State halts admissions at Spokane care center; Death of resident
Benjamin Shors Staff writer
State regulators halted admissions at a Spokane nursing home after a resident died when her head became trapped in a bed’s railing last month.
The resident, who had suffered a stroke and had a terminal illness, died Feb. 28. Staff found the woman slumped on the floor with her head caught between the bed frame and the side rail.
The state’s Department of Social and Health Services ordered a stop-placement at Royal Park Care Center, 7411 N. Nevada, on March 4. The 164-bed center cares for Medicaid, Medicare and private-pay residents, according to DSHS.

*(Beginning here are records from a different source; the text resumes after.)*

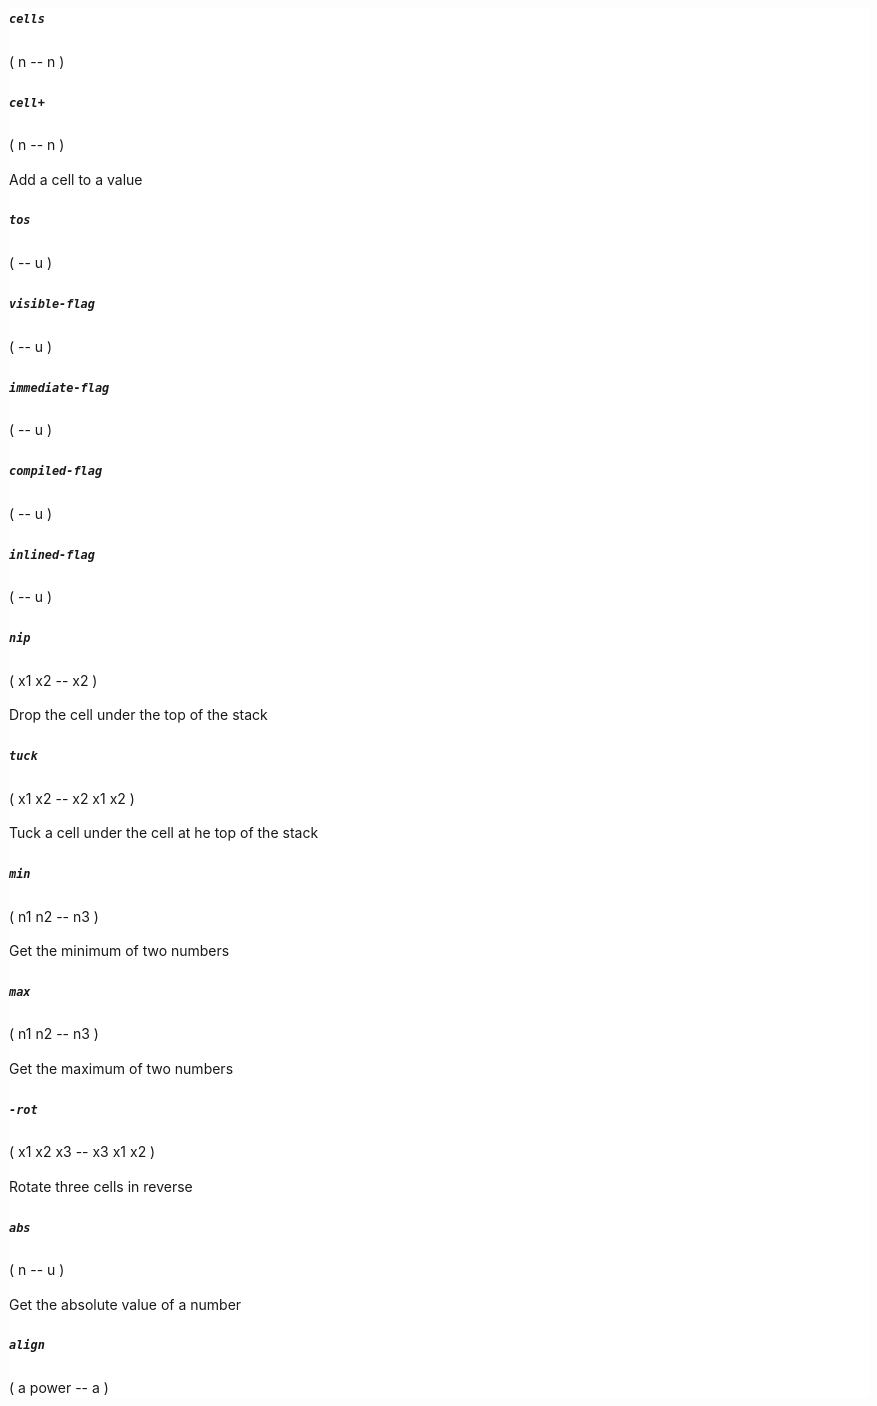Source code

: ##### `cells`
( n -- n )

##### `cell+`
( n -- n )

Add a cell to a value

##### `tos`
( -- u )

##### `visible-flag`
( -- u )

##### `immediate-flag`
( -- u )

##### `compiled-flag`
( -- u )

##### `inlined-flag`
( -- u )

##### `nip`
( x1 x2 -- x2 )

Drop the cell under the top of the stack

##### `tuck`
( x1 x2 -- x2 x1 x2 )

Tuck a cell under the cell at he top of the stack

##### `min`
( n1 n2 -- n3 )

Get the minimum of two numbers

##### `max`
( n1 n2 -- n3 )

Get the maximum of two numbers

##### `-rot`
( x1 x2 x3 -- x3 x1 x2 )

Rotate three cells in reverse

##### `abs`
( n -- u )

Get the absolute value of a number

##### `align`
( a power -- a )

Under the stop-placement order, the facility will not be allowed to accept new patients or transfers until state investigators are satisfied that safety regulations are being properly followed. The facility has 20 days to appeal the order.
“They will need to show us that the residents are protected,” said Shirlee Steiner, regional administrator for DSHS’ Residential Care Services, which inspects and regulates nursing homes. “They have to fix their system.”
A state report found “the facility failed to assess side rail safety for residents based on their cognitive level, physical abilities, and other risk factors.”
Steiner declined to comment on what role the railing may have played in the woman’s death until the investigation is complete.
Royal Park administrator Matt Fleming said the center, which has operated for 14 years, has not determined whether it will appeal the ruling.
“We have done everything to protect our residents here, and we are working with the state to ensure their safety,” Fleming said.
According to the state report, 15 other residents were also placed at risk because of improper use of the side rails. DSHS said the home had previously been found in violation of safety requirements.
“There is always a risk inherent in side-rail use,” Steiner said, citing concerns that residents can become pinned in the railing.
Steiner said the state’s investigation is continuing and could result in fines. State law allows the agency to assess civil fines of up to $3,000 for each violation.